Les protagonistes
Henry Frugès, le commanditaire aux multiples facettes
Henry Frugès (1879-1974), industriel sucrier girondin, érudit, curieux, grand amateur d’art et artiste lui-même, découvre les idées de Le Corbusier à la lecture de Vers une architecture publié en 1923. Il le sollicite tout d’abord pour son projet à Lège : la création d’un petit lotissement ouvrier. Mais l’industriel voit plus grand et ambitionne de permettre à Le Corbusier de faire la démonstration du bien-fondé de sa pensé- constructive et architecturale révolutionnaire ; il imagine un quartier entier. Il acquiert à Pessac une clairière bordée de pins, avec pour ambition d’y édifier une cité-jardin de 150 à 200 villas, et de favoriser ainsi l’accès à la propriété des classes « laborieuses ». Les Quartiers Modernes Frugès seront le premier ensemble d’habitats individuels de Le Corbusier.

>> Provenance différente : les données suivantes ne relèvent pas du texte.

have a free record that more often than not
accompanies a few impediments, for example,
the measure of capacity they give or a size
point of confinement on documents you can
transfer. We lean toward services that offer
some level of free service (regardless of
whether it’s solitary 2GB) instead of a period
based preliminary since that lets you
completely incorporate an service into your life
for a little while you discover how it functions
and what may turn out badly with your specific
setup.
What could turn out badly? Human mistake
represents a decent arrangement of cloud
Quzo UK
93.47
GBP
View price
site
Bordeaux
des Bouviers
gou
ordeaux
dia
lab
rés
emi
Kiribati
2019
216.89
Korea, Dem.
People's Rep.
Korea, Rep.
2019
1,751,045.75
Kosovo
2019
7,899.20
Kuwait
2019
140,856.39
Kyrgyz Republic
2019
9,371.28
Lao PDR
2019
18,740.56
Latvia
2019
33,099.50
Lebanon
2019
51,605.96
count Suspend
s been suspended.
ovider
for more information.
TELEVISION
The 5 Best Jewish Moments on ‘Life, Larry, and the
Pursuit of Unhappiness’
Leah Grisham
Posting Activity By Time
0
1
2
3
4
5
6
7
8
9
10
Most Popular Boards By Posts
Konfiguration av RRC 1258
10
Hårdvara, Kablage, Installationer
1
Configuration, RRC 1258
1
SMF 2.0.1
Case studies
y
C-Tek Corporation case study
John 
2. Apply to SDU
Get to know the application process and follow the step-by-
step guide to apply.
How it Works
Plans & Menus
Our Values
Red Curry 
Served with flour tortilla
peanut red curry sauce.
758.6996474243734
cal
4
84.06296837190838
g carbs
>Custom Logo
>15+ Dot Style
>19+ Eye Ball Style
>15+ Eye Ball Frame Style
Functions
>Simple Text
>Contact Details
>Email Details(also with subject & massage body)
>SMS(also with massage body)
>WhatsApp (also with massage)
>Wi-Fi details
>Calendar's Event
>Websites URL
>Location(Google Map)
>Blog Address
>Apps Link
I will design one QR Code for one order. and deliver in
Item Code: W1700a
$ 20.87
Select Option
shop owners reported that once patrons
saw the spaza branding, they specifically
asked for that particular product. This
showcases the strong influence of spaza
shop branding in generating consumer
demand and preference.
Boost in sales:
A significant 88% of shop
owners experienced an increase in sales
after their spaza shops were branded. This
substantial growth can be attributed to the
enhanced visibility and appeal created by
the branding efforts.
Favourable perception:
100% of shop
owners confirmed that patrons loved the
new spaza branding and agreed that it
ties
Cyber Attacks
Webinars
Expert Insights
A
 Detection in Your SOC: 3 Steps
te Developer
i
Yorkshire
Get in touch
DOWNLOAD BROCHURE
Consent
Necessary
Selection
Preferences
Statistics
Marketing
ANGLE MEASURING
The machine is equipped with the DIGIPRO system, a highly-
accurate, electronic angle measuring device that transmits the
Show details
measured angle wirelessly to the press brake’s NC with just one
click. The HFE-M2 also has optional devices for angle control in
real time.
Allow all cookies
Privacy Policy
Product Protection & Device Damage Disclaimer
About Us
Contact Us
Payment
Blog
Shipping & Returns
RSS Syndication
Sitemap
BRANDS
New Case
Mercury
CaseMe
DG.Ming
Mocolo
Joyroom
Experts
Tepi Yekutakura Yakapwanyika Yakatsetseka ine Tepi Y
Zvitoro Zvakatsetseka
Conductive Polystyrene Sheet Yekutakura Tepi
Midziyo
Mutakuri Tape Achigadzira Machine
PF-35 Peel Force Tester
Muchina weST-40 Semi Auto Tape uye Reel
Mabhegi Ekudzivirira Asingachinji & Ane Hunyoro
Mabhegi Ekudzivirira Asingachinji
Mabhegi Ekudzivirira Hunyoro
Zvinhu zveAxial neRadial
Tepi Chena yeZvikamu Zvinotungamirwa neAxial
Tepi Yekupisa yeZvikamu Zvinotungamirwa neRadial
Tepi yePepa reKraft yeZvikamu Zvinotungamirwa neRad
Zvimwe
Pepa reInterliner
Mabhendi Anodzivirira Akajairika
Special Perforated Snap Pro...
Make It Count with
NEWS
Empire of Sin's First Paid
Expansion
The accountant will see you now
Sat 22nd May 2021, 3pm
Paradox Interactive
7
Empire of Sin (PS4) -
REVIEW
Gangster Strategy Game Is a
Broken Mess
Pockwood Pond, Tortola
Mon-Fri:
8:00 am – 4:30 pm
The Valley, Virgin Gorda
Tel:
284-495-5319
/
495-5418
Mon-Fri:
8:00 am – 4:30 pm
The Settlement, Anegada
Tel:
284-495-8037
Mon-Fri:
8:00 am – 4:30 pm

Ils compteront finalement cinquante-et-une maisons. C’est une réalisation révolutionnaire du fait des matériaux et méthodes constructives utilisées, de son esthétique, de son confort moderne et de son prix accessible.
Le Corbusier et Pierre Jeanneret, les architectes
Charles Édouard Jeanneret-Gris dit Le Corbusier (1887-1965), est un architecte autodidacte suisse, naturalisé français en 1930.
À l’occasion de ses différents voyages, il se forme, entre autres, auprès des frères Auguste et Gustave Perret avec qui il expérimente le béton armé. Il s’installe à Paris dès 1917, collabore avec la SABA avec laquelle il bâtit le château d’eau du parc Chavat de Podensac (Gironde), sa première construction en France. Sa rencontre avec Amédée Ozenfant pour qui il réalise une maison-atelier à Paris, marque le début du purisme et de son travail de théorisation de l’architecture et de l’urbanisme. Avec lui il fonde et écrit pour la revue L’Esprit Nouveau et prend le pseudonyme de Le Corbusier en 1920. Ses articles seront compilés et augmentés à l’occasion de la publication de Vers une architecture, manifeste pour une architecture moderne au service du plus grand nombre, publié en 1923. C’est l’année précédente que débute la collaboration avec son cousin et architecte Pierre Jeanneret (1896-1967) au sein de l’atelier du 35 rue de Sèvres. L’association des deux architectes avant-gardistes et visionnaires, donnera lieu à de nombreuses recherches, projets et réalisations. Parmi eux, les Quartiers Modernes Frugès dès 1924.
René Vrinat, l’ingénieur
René Vrinat (1896-1986), ingénieur formé à l’École des Arts et Métiers et à l’Institut des Sciences Politiques de Paris. Aviateur aguerri durant la guerre de 1914-1918, il va effectuer deux années d’études aux États-Unis vers 1922-1924/25. Il travaillera notamment à Detroit pour le constructeur automobile Ford.
Il entre à la raffinerie Frugès en 1925. Henry Frugès lui confie alors la charge des chantiers de construction des lotissements de Lège et de Pessac. Il travaille aussi avec Charles Cazalet* dont il est très proche. Il en défendra les projets urbains. Il sera chargé par le maire de Bordeaux Adrien Marquet, de liquider la société du pont transbordeur, à la mort de Cazalet. Dévoué à son travail, il ne se préoccupera absolument pas des critiques bordelaises durant le chantier ; homme aux vues « planétaires », il aura une carrière internationale surtout après la Deuxième Guerre mondiale. Comme Cazalet et Frugès, les critiques et même les échecs, ne le détournent pas des actions entreprises.
*Charles Cazalet (1858-1933) grande figure bordelaise, est intimement lié à la vie de cette cité au début du XXe siècle. Il crée l’Œuvre bordelaise des bains-douches à bon marché, la Société bordelaise des habitations à bon marché, et l’Œuvre bordelaise des jardins ouvriers.